Pendidikan tak cukup hanya dengan kata-kata. ASN madrasah menghidupkan nilai itu dalam tindakan. Mereka menjadi teladan perilaku ramah lingkungan, membawa botol minum sendiri, menggunakan tas kain, mengurangi sampah plastik, hingga berjalan kaki atau bersepeda saat memungkinkan. Dalam kesederhanaan itu, mereka mengirim pesan yang kuat, mencintai bumi dimulai dari kebiasaan kecil yang konsisten. Di madrasah, mereka mendorong perilaku hemat energi dan air, serta aktif dalam kegiatan kebersihan dan penghijauan. Keteladanan ini lebih tajam daripada seribu kata, ia membentuk karakter siswa yang tidak hanya pintar, tapi juga peduli.

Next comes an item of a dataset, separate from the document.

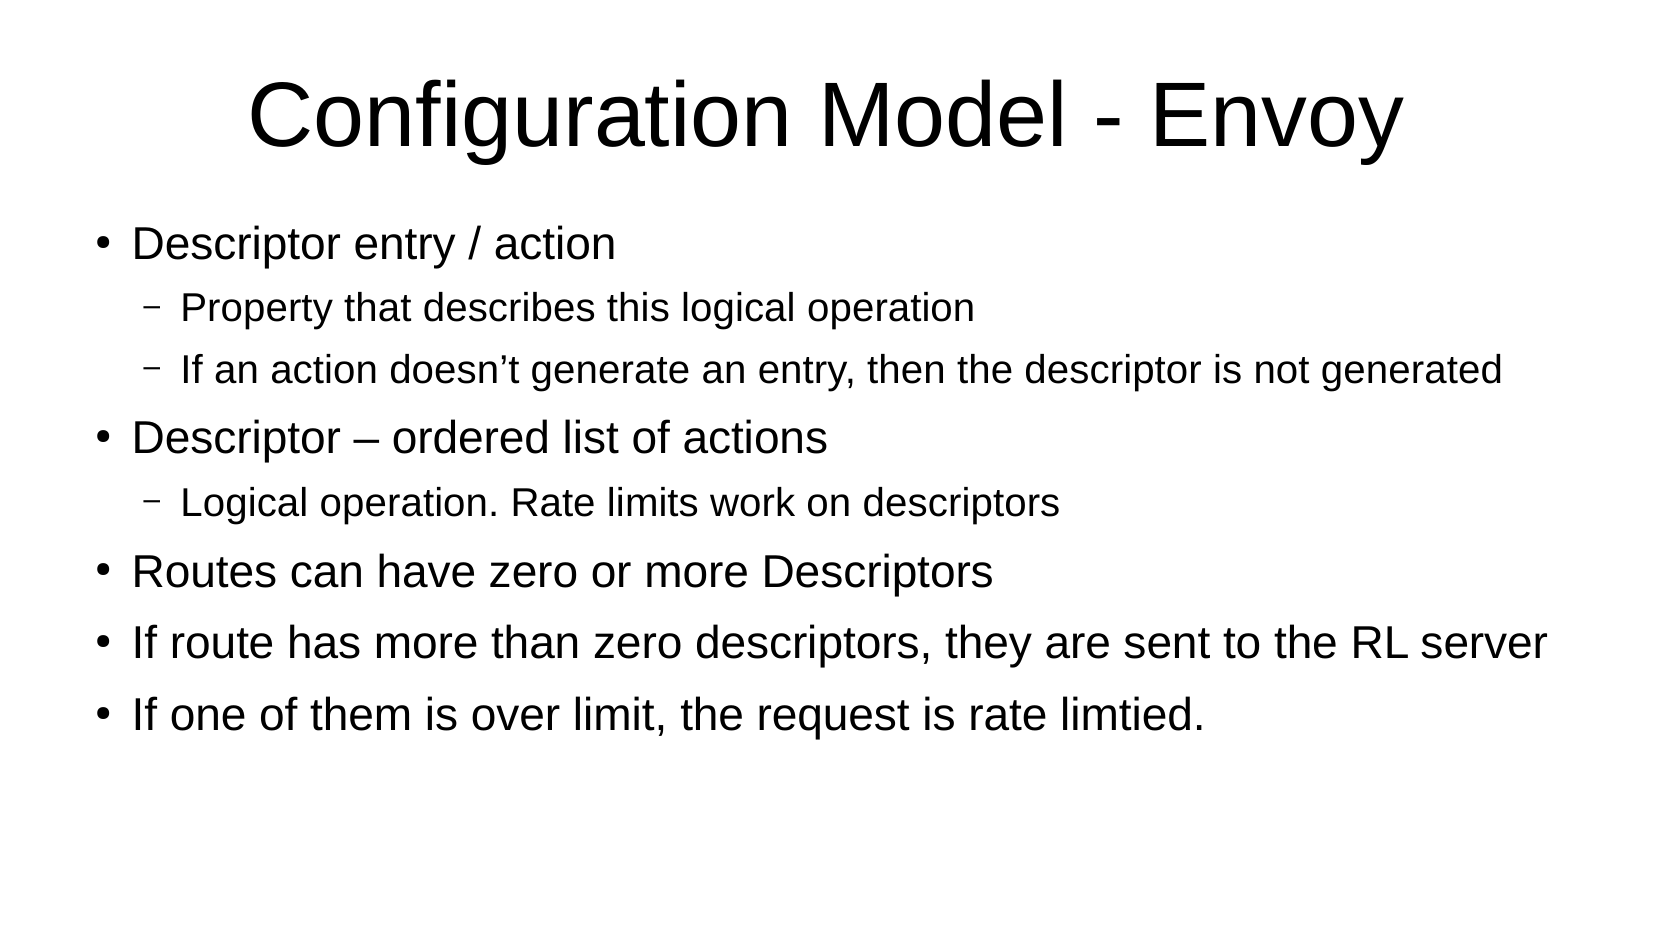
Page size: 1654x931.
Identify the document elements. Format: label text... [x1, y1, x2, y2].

title Configuration Model - Envoy [82, 37, 1571, 193]
list Descriptor entry / action Property that describes this logical operation If an action doesn’t generate an entry, then the descriptor is not generated Descriptor – ordered list of actions Logical operation. Rate limits work on descriptors Routes can have zero or more Descriptors If route has more than zero descriptors, they are sent to the RL server If one of them is over limit, the request is rate limtied. [82, 217, 1571, 758]
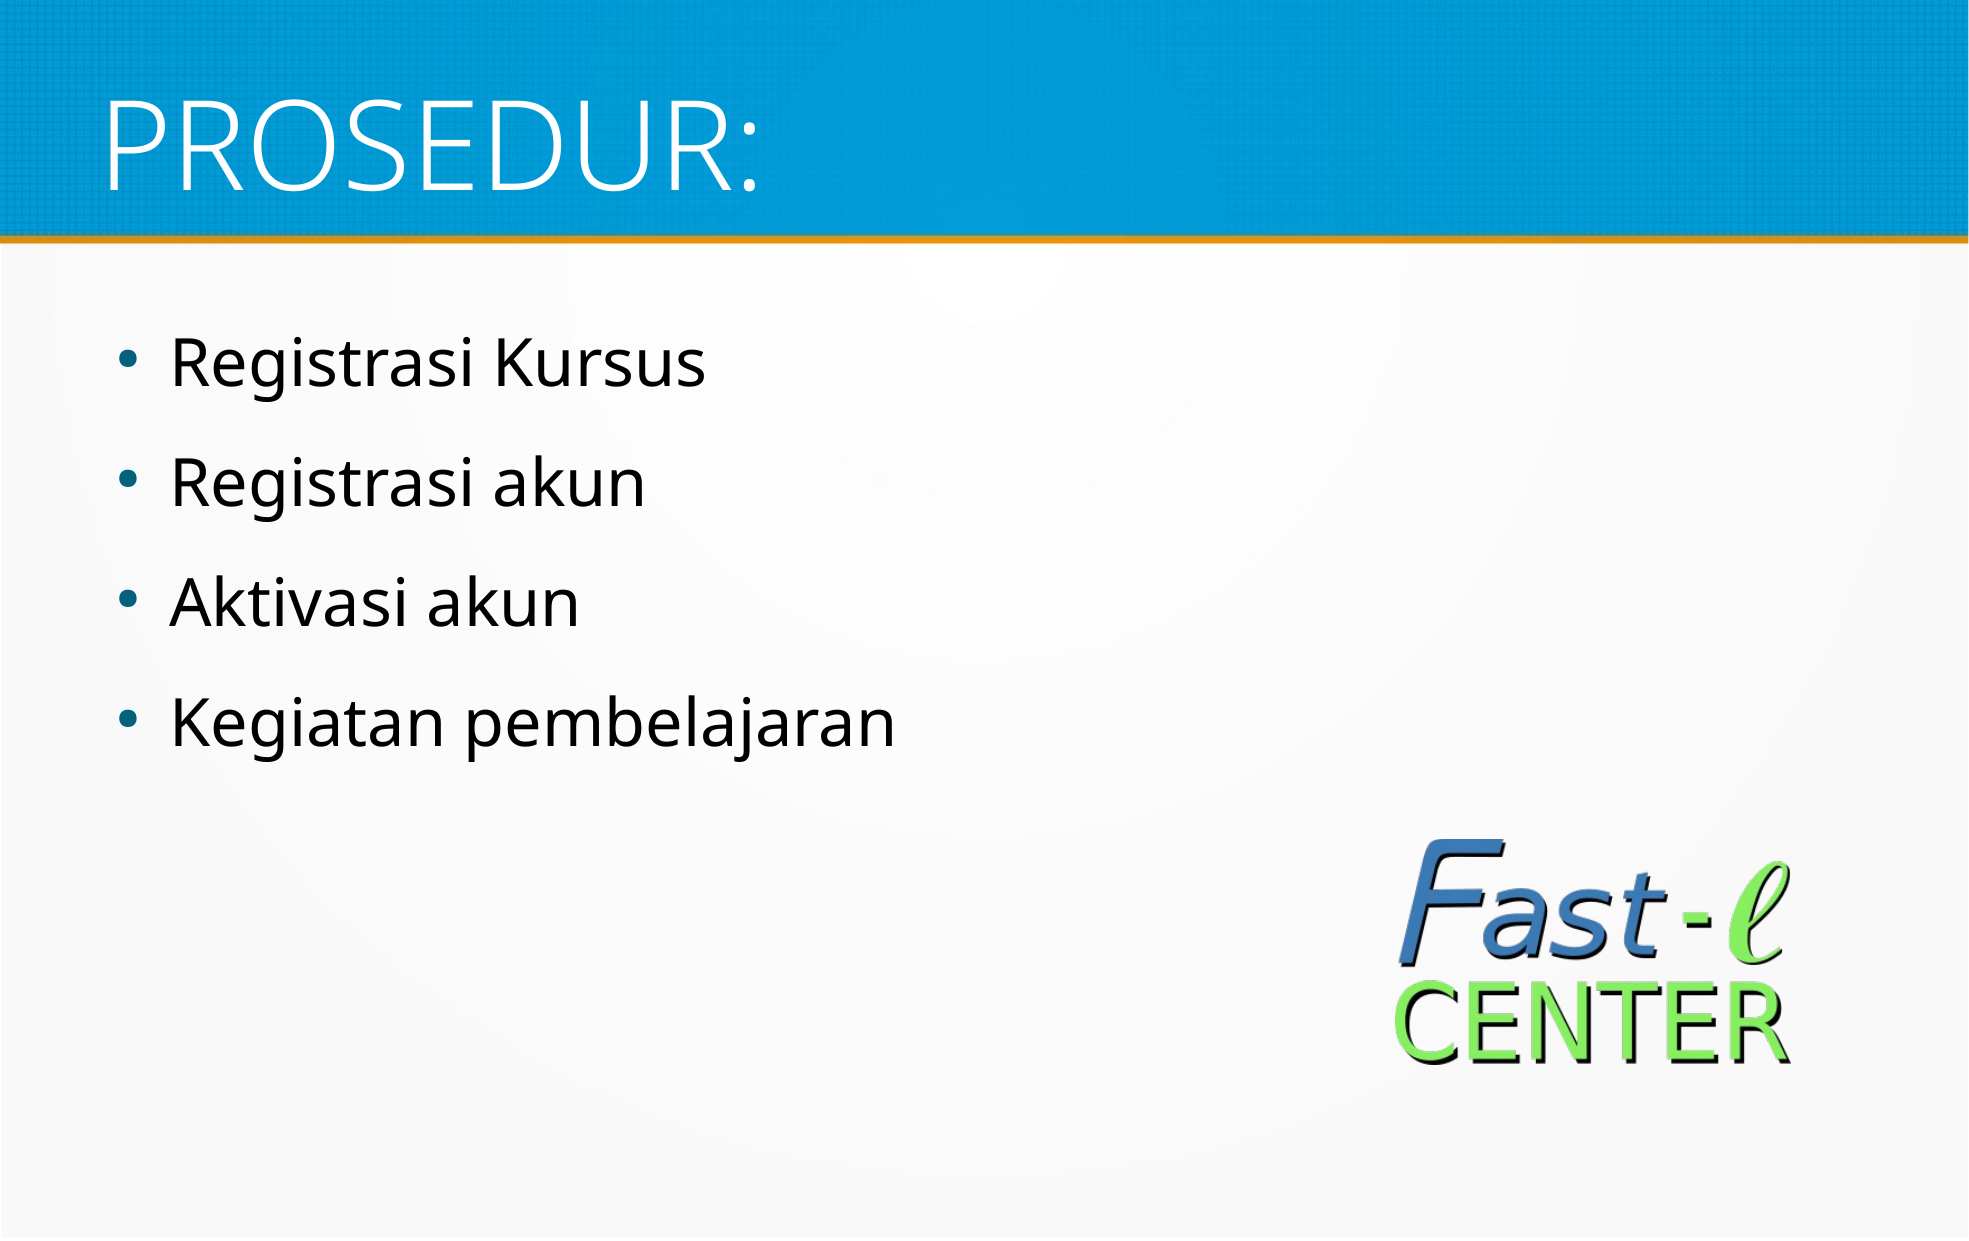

Tak berhenti di sana, para ASN madrasah pun menjadi penggerak dalam membangun budaya lingkungan hidup di madrasah. Mereka menggagas program madrasah adiwiyata yang bukan hanya mempercantik halaman, tapi juga memperkaya jiwa. Ada taman hijau tempat siswa bisa belajar sambil mendengar desir angin, ada bank sampah yang mengajarkan nilai ekonomi dari barang tak terpakai, dan ada kelas terbuka yang menghadirkan suasana belajar yang menyatu dengan alam. Mereka juga membuka ruang kolaborasi, mengundang komunitas lingkungan, bekerjasama dengan lembaga terkait, hingga membangun jejaring untuk aksi yang lebih luas dan berkelanjutan.
Di era digital, peran ASN madrasah pun meluas sebagai penyebar kesadaran ekologis. Mereka tidak segan membagikan dokumentasi kegiatan lingkungan di media sosial, memanfaatkan platform untuk menyampaikan pesan yang menyentuh hati dan menggugah kesadaran. Mereka menjadi narasumber, penulis opini, bahkan mentor dalam berbagai kegiatan bertema lingkungan. Lewat kalimat-kalimat yang ditulis dengan nurani, mereka mengajak masyarakat merenung dan bergerak. Karena menjaga bumi bukan tugas segelintir orang, tetapi tanggung jawab bersama yang harus dihidupkan setiap hari.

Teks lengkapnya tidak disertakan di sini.